## Aim:
Copy all of the material below exactly.

Annotation records:
>>>>>

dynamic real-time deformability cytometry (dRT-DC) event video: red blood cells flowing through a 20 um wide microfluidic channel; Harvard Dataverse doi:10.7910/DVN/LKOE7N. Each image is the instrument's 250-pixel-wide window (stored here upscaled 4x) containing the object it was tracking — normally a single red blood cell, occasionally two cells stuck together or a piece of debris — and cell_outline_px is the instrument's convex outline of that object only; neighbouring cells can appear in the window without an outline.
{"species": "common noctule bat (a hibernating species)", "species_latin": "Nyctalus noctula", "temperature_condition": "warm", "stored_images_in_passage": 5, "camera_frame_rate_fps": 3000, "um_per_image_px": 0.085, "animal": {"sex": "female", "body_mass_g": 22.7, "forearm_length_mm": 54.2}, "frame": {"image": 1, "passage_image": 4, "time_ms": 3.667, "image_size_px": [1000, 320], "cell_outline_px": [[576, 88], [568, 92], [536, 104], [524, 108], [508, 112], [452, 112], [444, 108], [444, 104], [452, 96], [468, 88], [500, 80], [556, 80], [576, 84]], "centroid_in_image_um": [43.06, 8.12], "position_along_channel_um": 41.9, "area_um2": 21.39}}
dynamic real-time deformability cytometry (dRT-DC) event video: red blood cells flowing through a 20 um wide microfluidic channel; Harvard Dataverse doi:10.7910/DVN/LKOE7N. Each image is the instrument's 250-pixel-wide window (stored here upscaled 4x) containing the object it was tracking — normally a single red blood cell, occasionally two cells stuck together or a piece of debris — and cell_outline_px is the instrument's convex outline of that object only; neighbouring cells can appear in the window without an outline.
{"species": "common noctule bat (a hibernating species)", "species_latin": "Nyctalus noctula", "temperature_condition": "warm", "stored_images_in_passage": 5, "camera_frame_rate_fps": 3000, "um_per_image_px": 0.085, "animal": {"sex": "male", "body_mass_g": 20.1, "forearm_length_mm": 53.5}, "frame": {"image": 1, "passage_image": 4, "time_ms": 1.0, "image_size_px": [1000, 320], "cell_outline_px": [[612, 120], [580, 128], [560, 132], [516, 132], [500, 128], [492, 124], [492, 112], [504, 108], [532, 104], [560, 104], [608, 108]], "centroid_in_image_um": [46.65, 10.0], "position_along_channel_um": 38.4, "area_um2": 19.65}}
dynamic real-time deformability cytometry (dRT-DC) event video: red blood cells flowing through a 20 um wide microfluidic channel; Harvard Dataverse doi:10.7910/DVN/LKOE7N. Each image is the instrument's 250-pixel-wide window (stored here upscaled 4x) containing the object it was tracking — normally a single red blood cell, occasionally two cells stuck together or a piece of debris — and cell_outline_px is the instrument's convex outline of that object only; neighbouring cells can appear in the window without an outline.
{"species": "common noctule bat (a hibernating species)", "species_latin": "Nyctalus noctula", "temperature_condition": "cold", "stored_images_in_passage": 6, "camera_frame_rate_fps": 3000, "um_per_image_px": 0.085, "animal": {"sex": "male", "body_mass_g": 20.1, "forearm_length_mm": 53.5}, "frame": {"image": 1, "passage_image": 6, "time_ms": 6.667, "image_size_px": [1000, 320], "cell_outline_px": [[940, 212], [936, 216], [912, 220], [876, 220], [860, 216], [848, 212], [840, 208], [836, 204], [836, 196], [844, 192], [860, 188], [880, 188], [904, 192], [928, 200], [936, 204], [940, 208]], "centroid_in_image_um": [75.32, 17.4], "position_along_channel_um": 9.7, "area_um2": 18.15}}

<<<<<

## Complete output:
dynamic real-time deformability cytometry (dRT-DC) event video: red blood cells flowing through a 20 um wide microfluidic channel; Harvard Dataverse doi:10.7910/DVN/LKOE7N. Each image is the instrument's 250-pixel-wide window (stored here upscaled 4x) containing the object it was tracking — normally a single red blood cell, occasionally two cells stuck together or a piece of debris — and cell_outline_px is the instrument's convex outline of that object only; neighbouring cells can appear in the window without an outline.
{"species": "common noctule bat (a hibernating species)", "species_latin": "Nyctalus noctula", "temperature_condition": "warm", "stored_images_in_passage": 5, "camera_frame_rate_fps": 3000, "um_per_image_px": 0.085, "animal": {"sex": "female", "body_mass_g": 22.7, "forearm_length_mm": 54.2}, "frame": {"image": 1, "passage_image": 4, "time_ms": 3.667, "image_size_px": [1000, 320], "cell_outline_px": [[576, 88], [568, 92], [536, 104], [524, 108], [508, 112], [452, 112], [444, 108], [444, 104], [452, 96], [468, 88], [500, 80], [556, 80], [576, 84]], "centroid_in_image_um": [43.06, 8.12], "position_along_channel_um": 41.9, "area_um2": 21.39}}
dynamic real-time deformability cytometry (dRT-DC) event video: red blood cells flowing through a 20 um wide microfluidic channel; Harvard Dataverse doi:10.7910/DVN/LKOE7N. Each image is the instrument's 250-pixel-wide window (stored here upscaled 4x) containing the object it was tracking — normally a single red blood cell, occasionally two cells stuck together or a piece of debris — and cell_outline_px is the instrument's convex outline of that object only; neighbouring cells can appear in the window without an outline.
{"species": "common noctule bat (a hibernating species)", "species_latin": "Nyctalus noctula", "temperature_condition": "warm", "stored_images_in_passage": 5, "camera_frame_rate_fps": 3000, "um_per_image_px": 0.085, "animal": {"sex": "male", "body_mass_g": 20.1, "forearm_length_mm": 53.5}, "frame": {"image": 1, "passage_image": 4, "time_ms": 1.0, "image_size_px": [1000, 320], "cell_outline_px": [[612, 120], [580, 128], [560, 132], [516, 132], [500, 128], [492, 124], [492, 112], [504, 108], [532, 104], [560, 104], [608, 108]], "centroid_in_image_um": [46.65, 10.0], "position_along_channel_um": 38.4, "area_um2": 19.65}}
dynamic real-time deformability cytometry (dRT-DC) event video: red blood cells flowing through a 20 um wide microfluidic channel; Harvard Dataverse doi:10.7910/DVN/LKOE7N. Each image is the instrument's 250-pixel-wide window (stored here upscaled 4x) containing the object it was tracking — normally a single red blood cell, occasionally two cells stuck together or a piece of debris — and cell_outline_px is the instrument's convex outline of that object only; neighbouring cells can appear in the window without an outline.
{"species": "common noctule bat (a hibernating species)", "species_latin": "Nyctalus noctula", "temperature_condition": "cold", "stored_images_in_passage": 6, "camera_frame_rate_fps": 3000, "um_per_image_px": 0.085, "animal": {"sex": "male", "body_mass_g": 20.1, "forearm_length_mm": 53.5}, "frame": {"image": 1, "passage_image": 6, "time_ms": 6.667, "image_size_px": [1000, 320], "cell_outline_px": [[940, 212], [936, 216], [912, 220], [876, 220], [860, 216], [848, 212], [840, 208], [836, 204], [836, 196], [844, 192], [860, 188], [880, 188], [904, 192], [928, 200], [936, 204], [940, 208]], "centroid_in_image_um": [75.32, 17.4], "position_along_channel_um": 9.7, "area_um2": 18.15}}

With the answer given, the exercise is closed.